▸ Task goal
The listing should be printed again without a single change.

___

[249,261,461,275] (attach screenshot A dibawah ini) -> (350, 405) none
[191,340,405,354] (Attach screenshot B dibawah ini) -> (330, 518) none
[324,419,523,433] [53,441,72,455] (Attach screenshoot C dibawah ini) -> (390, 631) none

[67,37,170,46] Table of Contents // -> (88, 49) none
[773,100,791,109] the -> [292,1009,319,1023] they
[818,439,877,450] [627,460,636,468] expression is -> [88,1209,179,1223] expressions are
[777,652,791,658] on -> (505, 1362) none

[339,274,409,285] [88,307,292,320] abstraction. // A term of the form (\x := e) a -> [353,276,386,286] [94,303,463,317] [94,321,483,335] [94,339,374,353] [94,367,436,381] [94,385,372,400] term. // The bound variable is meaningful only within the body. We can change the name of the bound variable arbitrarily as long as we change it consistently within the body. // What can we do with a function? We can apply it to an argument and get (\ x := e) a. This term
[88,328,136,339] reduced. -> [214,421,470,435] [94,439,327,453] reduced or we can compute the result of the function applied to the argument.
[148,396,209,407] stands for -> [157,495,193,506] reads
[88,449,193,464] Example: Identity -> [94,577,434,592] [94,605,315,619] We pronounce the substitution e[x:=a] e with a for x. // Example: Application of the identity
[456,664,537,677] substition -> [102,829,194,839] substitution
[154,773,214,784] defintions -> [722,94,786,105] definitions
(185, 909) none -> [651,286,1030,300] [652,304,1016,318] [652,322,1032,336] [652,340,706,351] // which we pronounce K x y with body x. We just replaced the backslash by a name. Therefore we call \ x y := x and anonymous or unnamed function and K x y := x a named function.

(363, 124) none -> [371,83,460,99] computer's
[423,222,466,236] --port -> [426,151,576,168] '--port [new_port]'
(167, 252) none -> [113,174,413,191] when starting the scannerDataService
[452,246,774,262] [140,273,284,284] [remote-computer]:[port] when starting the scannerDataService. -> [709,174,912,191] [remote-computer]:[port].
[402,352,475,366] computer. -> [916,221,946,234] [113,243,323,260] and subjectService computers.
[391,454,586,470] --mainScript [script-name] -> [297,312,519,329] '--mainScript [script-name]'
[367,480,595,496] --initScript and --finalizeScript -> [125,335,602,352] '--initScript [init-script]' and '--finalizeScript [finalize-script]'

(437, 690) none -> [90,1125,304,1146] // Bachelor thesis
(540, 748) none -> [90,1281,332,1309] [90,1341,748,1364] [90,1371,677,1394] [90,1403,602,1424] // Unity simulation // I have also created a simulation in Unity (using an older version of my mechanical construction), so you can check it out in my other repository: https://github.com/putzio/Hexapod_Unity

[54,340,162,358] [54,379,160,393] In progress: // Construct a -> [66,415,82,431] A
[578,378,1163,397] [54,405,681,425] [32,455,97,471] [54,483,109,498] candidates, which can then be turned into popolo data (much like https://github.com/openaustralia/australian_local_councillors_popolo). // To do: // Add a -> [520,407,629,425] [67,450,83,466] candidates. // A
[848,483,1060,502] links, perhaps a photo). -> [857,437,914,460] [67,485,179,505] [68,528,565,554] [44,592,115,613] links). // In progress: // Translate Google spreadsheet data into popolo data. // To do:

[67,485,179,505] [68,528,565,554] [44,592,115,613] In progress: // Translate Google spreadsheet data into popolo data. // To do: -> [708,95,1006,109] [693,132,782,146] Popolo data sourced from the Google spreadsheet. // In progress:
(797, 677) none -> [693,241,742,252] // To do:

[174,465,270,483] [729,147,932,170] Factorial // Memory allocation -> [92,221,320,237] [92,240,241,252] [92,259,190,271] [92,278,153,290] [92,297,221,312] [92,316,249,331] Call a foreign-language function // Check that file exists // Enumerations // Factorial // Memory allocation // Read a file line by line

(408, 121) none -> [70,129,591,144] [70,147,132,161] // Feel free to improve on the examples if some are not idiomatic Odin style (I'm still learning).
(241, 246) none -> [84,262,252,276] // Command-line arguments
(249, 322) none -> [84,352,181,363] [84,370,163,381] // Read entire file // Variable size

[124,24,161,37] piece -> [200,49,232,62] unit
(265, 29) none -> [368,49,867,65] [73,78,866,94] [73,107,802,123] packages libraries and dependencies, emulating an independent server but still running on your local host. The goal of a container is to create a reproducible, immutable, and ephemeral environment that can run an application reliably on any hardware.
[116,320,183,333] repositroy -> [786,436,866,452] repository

___

▸ Task output
[249,261,461,275] (attach screenshot A dibawah ini) -> (350, 405) none
[191,340,405,354] (Attach screenshot B dibawah ini) -> (330, 518) none
[324,419,523,433] [53,441,72,455] (Attach screenshoot C dibawah ini) -> (390, 631) none

[67,37,170,46] Table of Contents // -> (88, 49) none
[773,100,791,109] the -> [292,1009,319,1023] they
[818,439,877,450] [627,460,636,468] expression is -> [88,1209,179,1223] expressions are
[777,652,791,658] on -> (505, 1362) none

[339,274,409,285] [88,307,292,320] abstraction. // A term of the form (\x := e) a -> [353,276,386,286] [94,303,463,317] [94,321,483,335] [94,339,374,353] [94,367,436,381] [94,385,372,400] term. // The bound variable is meaningful only within the body. We can change the name of the bound variable arbitrarily as long as we change it consistently within the body. // What can we do with a function? We can apply it to an argument and get (\ x := e) a. This term
[88,328,136,339] reduced. -> [214,421,470,435] [94,439,327,453] reduced or we can compute the result of the function applied to the argument.
[148,396,209,407] stands for -> [157,495,193,506] reads
[88,449,193,464] Example: Identity -> [94,577,434,592] [94,605,315,619] We pronounce the substitution e[x:=a] e with a for x. // Example: Application of the identity
[456,664,537,677] substition -> [102,829,194,839] substitution
[154,773,214,784] defintions -> [722,94,786,105] definitions
(185, 909) none -> [651,286,1030,300] [652,304,1016,318] [652,322,1032,336] [652,340,706,351] // which we pronounce K x y with body x. We just replaced the backslash by a name. Therefore we call \ x y := x and anonymous or unnamed function and K x y := x a named function.

(363, 124) none -> [371,83,460,99] computer's
[423,222,466,236] --port -> [426,151,576,168] '--port [new_port]'
(167, 252) none -> [113,174,413,191] when starting the scannerDataService
[452,246,774,262] [140,273,284,284] [remote-computer]:[port] when starting the scannerDataService. -> [709,174,912,191] [remote-computer]:[port].
[402,352,475,366] computer. -> [916,221,946,234] [113,243,323,260] and subjectService computers.
[391,454,586,470] --mainScript [script-name] -> [297,312,519,329] '--mainScript [script-name]'
[367,480,595,496] --initScript and --finalizeScript -> [125,335,602,352] '--initScript [init-script]' and '--finalizeScript [finalize-script]'

(437, 690) none -> [90,1125,304,1146] // Bachelor thesis
(540, 748) none -> [90,1281,332,1309] [90,1341,748,1364] [90,1371,677,1394] [90,1403,602,1424] // Unity simulation // I have also created a simulation in Unity (using an older version of my mechanical construction), so you can check it out in my other repository: https://github.com/putzio/Hexapod_Unity

[54,340,162,358] [54,379,160,393] In progress: // Construct a -> [66,415,82,431] A
[578,378,1163,397] [54,405,681,425] [32,455,97,471] [54,483,109,498] candidates, which can then be turned into popolo data (much like https://github.com/openaustralia/australian_local_councillors_popolo). // To do: // Add a -> [520,407,629,425] [67,450,83,466] candidates. // A
[848,483,1060,502] links, perhaps a photo). -> [857,437,914,460] [67,485,179,505] [68,528,565,554] [44,592,115,613] links). // In progress: // Translate Google spreadsheet data into popolo data. // To do:

[67,485,179,505] [68,528,565,554] [44,592,115,613] In progress: // Translate Google spreadsheet data into popolo data. // To do: -> [708,95,1006,109] [693,132,782,146] Popolo data sourced from the Google spreadsheet. // In progress:
(797, 677) none -> [693,241,742,252] // To do:

[174,465,270,483] [729,147,932,170] Factorial // Memory allocation -> [92,221,320,237] [92,240,241,252] [92,259,190,271] [92,278,153,290] [92,297,221,312] [92,316,249,331] Call a foreign-language function // Check that file exists // Enumerations // Factorial // Memory allocation // Read a file line by line

(408, 121) none -> [70,129,591,144] [70,147,132,161] // Feel free to improve on the examples if some are not idiomatic Odin style (I'm still learning).
(241, 246) none -> [84,262,252,276] // Command-line arguments
(249, 322) none -> [84,352,181,363] [84,370,163,381] // Read entire file // Variable size

[124,24,161,37] piece -> [200,49,232,62] unit
(265, 29) none -> [368,49,867,65] [73,78,866,94] [73,107,802,123] packages libraries and dependencies, emulating an independent server but still running on your local host. The goal of a container is to create a reproducible, immutable, and ephemeral environment that can run an application reliably on any hardware.
[116,320,183,333] repositroy -> [786,436,866,452] repository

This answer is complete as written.